Back in 2001 I was part of a group of downtown advocates who arranged to have Fred Kent, co-founder of the Project for Public Spaces (in 1975!), come to Salem to share ideas on urban vitality and “place making.” It was a great day. We walked around Salem, had a conference at Willamette, and then Mr. Kent gave a presentation at the Reed Opera House in the evening. Kent got a bit frustrated after a meeting with the Salem’s Director of Transportation at the time. They certainly had different views on the purpose of streets – which for Mr. Kent comprise the largest part of the “public realm” and should serve many purposes beyond just moving cars.

I recommend this interview with Fred Kent on the PPS website.
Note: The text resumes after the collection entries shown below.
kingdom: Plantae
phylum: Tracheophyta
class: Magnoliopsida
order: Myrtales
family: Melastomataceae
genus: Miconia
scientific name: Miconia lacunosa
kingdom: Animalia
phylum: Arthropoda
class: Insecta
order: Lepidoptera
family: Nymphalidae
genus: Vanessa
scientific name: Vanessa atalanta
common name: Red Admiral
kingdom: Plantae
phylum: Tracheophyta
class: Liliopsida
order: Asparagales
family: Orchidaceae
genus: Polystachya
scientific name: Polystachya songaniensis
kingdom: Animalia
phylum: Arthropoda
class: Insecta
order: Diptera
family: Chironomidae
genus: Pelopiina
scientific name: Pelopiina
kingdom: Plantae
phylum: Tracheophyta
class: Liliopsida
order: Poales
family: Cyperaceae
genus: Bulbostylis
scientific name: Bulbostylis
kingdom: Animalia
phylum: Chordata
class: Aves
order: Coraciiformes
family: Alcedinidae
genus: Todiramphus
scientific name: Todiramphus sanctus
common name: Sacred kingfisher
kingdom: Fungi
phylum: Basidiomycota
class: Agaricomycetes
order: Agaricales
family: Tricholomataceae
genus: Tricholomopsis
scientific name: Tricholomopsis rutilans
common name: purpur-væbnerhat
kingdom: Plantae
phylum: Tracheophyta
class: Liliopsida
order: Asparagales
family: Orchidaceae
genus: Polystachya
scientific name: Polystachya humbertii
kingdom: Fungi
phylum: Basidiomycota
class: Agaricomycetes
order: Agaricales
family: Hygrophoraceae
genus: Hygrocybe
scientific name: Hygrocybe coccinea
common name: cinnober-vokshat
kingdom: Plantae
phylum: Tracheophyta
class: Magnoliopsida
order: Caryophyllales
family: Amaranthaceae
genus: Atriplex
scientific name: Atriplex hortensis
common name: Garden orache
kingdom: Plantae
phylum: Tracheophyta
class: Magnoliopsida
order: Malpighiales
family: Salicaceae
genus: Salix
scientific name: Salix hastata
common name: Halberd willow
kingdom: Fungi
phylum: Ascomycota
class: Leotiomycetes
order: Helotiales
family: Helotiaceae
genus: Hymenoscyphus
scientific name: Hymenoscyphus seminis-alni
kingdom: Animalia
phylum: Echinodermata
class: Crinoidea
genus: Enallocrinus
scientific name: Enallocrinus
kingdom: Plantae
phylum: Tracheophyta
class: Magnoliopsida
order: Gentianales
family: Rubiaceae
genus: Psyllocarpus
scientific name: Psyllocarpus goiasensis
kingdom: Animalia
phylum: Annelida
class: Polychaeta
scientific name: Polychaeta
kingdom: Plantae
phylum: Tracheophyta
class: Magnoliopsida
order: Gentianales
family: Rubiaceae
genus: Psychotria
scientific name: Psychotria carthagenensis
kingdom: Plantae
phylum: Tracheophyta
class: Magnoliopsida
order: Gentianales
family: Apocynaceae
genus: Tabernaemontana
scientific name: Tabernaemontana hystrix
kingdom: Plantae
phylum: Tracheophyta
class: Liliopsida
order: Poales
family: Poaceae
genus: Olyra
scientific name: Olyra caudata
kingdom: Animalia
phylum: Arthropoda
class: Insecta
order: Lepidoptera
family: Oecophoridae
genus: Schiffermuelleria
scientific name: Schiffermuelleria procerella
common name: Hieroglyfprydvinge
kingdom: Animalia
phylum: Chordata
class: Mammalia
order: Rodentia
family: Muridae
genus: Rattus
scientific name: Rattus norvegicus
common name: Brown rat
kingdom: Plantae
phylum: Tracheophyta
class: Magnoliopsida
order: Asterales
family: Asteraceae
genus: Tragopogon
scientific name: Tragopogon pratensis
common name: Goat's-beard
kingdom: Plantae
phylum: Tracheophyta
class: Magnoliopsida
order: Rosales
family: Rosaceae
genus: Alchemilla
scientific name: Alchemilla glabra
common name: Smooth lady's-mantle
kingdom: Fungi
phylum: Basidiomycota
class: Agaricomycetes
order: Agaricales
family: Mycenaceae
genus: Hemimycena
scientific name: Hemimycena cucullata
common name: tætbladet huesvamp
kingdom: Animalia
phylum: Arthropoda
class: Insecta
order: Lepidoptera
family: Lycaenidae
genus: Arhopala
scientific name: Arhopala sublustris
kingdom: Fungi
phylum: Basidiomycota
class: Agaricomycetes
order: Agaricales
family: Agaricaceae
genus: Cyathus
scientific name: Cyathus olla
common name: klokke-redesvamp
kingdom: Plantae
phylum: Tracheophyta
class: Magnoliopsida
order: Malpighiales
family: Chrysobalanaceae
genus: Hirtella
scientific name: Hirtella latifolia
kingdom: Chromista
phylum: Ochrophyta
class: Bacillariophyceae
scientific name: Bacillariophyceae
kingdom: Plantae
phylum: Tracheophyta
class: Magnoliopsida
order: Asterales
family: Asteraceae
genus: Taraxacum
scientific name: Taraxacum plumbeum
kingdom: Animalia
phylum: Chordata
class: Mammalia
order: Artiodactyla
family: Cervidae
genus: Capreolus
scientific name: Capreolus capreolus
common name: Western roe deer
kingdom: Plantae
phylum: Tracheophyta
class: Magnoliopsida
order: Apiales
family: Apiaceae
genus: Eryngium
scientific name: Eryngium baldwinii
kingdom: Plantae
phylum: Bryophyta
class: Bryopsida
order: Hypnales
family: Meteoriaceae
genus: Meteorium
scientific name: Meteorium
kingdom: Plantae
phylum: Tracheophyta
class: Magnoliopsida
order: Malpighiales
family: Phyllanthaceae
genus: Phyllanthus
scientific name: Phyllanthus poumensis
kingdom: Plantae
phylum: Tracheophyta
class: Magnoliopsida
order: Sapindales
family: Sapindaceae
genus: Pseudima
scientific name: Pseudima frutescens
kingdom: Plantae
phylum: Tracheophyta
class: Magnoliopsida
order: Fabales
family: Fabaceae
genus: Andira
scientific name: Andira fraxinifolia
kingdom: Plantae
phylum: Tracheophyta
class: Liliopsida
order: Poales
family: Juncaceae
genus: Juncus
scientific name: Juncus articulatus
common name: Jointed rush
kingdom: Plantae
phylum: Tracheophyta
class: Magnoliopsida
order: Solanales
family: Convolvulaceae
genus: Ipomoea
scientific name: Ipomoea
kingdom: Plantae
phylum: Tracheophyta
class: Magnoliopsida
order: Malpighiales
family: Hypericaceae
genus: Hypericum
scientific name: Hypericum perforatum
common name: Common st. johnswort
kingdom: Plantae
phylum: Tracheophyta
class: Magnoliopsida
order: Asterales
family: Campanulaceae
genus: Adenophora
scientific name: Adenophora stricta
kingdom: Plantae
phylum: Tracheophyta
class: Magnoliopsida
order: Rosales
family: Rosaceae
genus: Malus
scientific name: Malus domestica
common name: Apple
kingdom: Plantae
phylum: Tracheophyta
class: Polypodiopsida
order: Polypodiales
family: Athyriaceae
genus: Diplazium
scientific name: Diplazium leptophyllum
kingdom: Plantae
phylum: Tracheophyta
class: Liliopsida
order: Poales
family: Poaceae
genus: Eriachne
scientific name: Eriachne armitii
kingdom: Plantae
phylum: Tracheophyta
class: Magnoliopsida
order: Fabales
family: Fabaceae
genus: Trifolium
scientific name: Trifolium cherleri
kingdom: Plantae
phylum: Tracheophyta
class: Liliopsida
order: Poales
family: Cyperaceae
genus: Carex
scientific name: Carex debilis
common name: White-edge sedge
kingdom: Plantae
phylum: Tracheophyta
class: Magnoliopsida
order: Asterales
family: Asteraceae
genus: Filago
Q: People are looking for ways to involve themselves in their communities.They seek gathering places, more connections with the sources of food and other products they need, and the ability to walk and to ride bicycles. What is catalyzing this shift, and how do you see it affecting the city planning process in the future?

FK: Our urban areas are coming full circle. Over the last 100 years, we got off track. For centuries, we had compact urban centers. Then, industrialization and pollution made cities so unpleasant that suburbsgained enormous traction—and we started designing cities like suburbs.

. . .

Thoreau once said,‘There is no value in life except what you choose to place upon it and no happiness in any place except what you bring to it yourself.’ In this light, place making becomes a dynamic human function: it is an act of liberation, of staking claim, and of beautification; it is true human empowerment.” Many other people sounded this theme—that placemaking has to be done respectfully if we are to build communities we want to live in.

At PPS, we believe place making is an intensely human activity that naturally involves people of all ages, incomes, and cultures. The community itself must to be the driving force in creating a vision for making a place. Then, planners and designers can help the community turn the vision into a reality.